■ **ENTRIES SUPPLIED**
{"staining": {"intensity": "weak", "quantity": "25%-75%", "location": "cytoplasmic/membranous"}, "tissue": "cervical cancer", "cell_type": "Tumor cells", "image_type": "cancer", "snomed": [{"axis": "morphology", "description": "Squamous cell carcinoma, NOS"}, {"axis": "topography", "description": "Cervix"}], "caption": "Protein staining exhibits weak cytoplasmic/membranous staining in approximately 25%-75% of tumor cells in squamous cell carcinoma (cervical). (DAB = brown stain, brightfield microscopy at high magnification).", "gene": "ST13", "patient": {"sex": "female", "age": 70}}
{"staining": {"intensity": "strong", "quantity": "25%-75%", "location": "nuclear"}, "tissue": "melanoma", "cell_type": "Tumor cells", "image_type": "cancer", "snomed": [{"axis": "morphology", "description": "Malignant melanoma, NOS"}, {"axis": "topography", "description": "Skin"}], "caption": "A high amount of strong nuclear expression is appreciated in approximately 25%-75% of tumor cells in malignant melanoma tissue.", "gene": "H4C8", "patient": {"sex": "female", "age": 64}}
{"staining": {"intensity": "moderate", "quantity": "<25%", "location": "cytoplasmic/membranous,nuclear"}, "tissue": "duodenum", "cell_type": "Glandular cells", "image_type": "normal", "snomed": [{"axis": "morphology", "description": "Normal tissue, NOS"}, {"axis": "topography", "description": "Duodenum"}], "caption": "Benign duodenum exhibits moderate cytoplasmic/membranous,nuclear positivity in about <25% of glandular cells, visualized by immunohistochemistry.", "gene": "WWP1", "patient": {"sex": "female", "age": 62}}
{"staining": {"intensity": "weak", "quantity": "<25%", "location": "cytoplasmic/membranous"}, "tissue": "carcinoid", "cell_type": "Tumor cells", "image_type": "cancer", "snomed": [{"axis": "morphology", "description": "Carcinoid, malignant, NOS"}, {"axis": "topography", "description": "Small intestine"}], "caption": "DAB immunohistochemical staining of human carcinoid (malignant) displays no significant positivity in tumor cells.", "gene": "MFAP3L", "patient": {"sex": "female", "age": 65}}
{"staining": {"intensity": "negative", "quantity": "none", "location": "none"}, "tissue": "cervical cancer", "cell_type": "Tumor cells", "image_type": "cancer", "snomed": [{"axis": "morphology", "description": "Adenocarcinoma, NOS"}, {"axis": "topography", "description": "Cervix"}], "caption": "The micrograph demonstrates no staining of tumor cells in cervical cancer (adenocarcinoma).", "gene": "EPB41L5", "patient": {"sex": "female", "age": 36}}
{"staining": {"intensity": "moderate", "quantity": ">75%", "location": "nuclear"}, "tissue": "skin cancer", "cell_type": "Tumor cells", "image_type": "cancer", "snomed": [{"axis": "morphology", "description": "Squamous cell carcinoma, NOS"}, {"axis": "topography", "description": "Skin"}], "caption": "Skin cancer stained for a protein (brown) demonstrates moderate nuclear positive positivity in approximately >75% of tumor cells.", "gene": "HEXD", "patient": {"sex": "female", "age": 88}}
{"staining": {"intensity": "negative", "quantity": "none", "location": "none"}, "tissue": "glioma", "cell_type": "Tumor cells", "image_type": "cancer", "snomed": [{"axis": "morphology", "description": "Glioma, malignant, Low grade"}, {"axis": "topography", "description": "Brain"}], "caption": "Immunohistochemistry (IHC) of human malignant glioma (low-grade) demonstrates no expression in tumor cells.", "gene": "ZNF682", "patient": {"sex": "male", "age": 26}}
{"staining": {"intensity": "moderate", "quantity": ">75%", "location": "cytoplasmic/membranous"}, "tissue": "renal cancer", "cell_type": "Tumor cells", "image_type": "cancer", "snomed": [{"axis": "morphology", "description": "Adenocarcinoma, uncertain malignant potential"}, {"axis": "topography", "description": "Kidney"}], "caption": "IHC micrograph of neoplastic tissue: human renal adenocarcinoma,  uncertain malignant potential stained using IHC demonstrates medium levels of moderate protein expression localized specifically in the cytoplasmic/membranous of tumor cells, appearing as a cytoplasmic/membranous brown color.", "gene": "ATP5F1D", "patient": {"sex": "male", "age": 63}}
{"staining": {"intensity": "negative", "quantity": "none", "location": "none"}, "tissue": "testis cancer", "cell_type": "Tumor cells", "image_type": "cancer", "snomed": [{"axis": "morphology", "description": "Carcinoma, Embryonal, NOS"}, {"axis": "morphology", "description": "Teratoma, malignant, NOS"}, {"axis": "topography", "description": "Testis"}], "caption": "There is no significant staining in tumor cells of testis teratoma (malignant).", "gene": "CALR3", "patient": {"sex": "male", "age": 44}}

■ **EXERCISE DESCRIPTION**
What you return must match the entries exactly, word for word.

■ **TASK OUTPUT**
{"staining": {"intensity": "weak", "quantity": "25%-75%", "location": "cytoplasmic/membranous"}, "tissue": "cervical cancer", "cell_type": "Tumor cells", "image_type": "cancer", "snomed": [{"axis": "morphology", "description": "Squamous cell carcinoma, NOS"}, {"axis": "topography", "description": "Cervix"}], "caption": "Protein staining exhibits weak cytoplasmic/membranous staining in approximately 25%-75% of tumor cells in squamous cell carcinoma (cervical). (DAB = brown stain, brightfield microscopy at high magnification).", "gene": "ST13", "patient": {"sex": "female", "age": 70}}
{"staining": {"intensity": "strong", "quantity": "25%-75%", "location": "nuclear"}, "tissue": "melanoma", "cell_type": "Tumor cells", "image_type": "cancer", "snomed": [{"axis": "morphology", "description": "Malignant melanoma, NOS"}, {"axis": "topography", "description": "Skin"}], "caption": "A high amount of strong nuclear expression is appreciated in approximately 25%-75% of tumor cells in malignant melanoma tissue.", "gene": "H4C8", "patient": {"sex": "female", "age": 64}}
{"staining": {"intensity": "moderate", "quantity": "<25%", "location": "cytoplasmic/membranous,nuclear"}, "tissue": "duodenum", "cell_type": "Glandular cells", "image_type": "normal", "snomed": [{"axis": "morphology", "description": "Normal tissue, NOS"}, {"axis": "topography", "description": "Duodenum"}], "caption": "Benign duodenum exhibits moderate cytoplasmic/membranous,nuclear positivity in about <25% of glandular cells, visualized by immunohistochemistry.", "gene": "WWP1", "patient": {"sex": "female", "age": 62}}
{"staining": {"intensity": "weak", "quantity": "<25%", "location": "cytoplasmic/membranous"}, "tissue": "carcinoid", "cell_type": "Tumor cells", "image_type": "cancer", "snomed": [{"axis": "morphology", "description": "Carcinoid, malignant, NOS"}, {"axis": "topography", "description": "Small intestine"}], "caption": "DAB immunohistochemical staining of human carcinoid (malignant) displays no significant positivity in tumor cells.", "gene": "MFAP3L", "patient": {"sex": "female", "age": 65}}
{"staining": {"intensity": "negative", "quantity": "none", "location": "none"}, "tissue": "cervical cancer", "cell_type": "Tumor cells", "image_type": "cancer", "snomed": [{"axis": "morphology", "description": "Adenocarcinoma, NOS"}, {"axis": "topography", "description": "Cervix"}], "caption": "The micrograph demonstrates no staining of tumor cells in cervical cancer (adenocarcinoma).", "gene": "EPB41L5", "patient": {"sex": "female", "age": 36}}
{"staining": {"intensity": "moderate", "quantity": ">75%", "location": "nuclear"}, "tissue": "skin cancer", "cell_type": "Tumor cells", "image_type": "cancer", "snomed": [{"axis": "morphology", "description": "Squamous cell carcinoma, NOS"}, {"axis": "topography", "description": "Skin"}], "caption": "Skin cancer stained for a protein (brown) demonstrates moderate nuclear positive positivity in approximately >75% of tumor cells.", "gene": "HEXD", "patient": {"sex": "female", "age": 88}}
{"staining": {"intensity": "negative", "quantity": "none", "location": "none"}, "tissue": "glioma", "cell_type": "Tumor cells", "image_type": "cancer", "snomed": [{"axis": "morphology", "description": "Glioma, malignant, Low grade"}, {"axis": "topography", "description": "Brain"}], "caption": "Immunohistochemistry (IHC) of human malignant glioma (low-grade) demonstrates no expression in tumor cells.", "gene": "ZNF682", "patient": {"sex": "male", "age": 26}}
{"staining": {"intensity": "moderate", "quantity": ">75%", "location": "cytoplasmic/membranous"}, "tissue": "renal cancer", "cell_type": "Tumor cells", "image_type": "cancer", "snomed": [{"axis": "morphology", "description": "Adenocarcinoma, uncertain malignant potential"}, {"axis": "topography", "description": "Kidney"}], "caption": "IHC micrograph of neoplastic tissue: human renal adenocarcinoma,  uncertain malignant potential stained using IHC demonstrates medium levels of moderate protein expression localized specifically in the cytoplasmic/membranous of tumor cells, appearing as a cytoplasmic/membranous brown color.", "gene": "ATP5F1D", "patient": {"sex": "male", "age": 63}}
{"staining": {"intensity": "negative", "quantity": "none", "location": "none"}, "tissue": "testis cancer", "cell_type": "Tumor cells", "image_type": "cancer", "snomed": [{"axis": "morphology", "description": "Carcinoma, Embryonal, NOS"}, {"axis": "morphology", "description": "Teratoma, malignant, NOS"}, {"axis": "topography", "description": "Testis"}], "caption": "There is no significant staining in tumor cells of testis teratoma (malignant).", "gene": "CALR3", "patient": {"sex": "male", "age": 44}}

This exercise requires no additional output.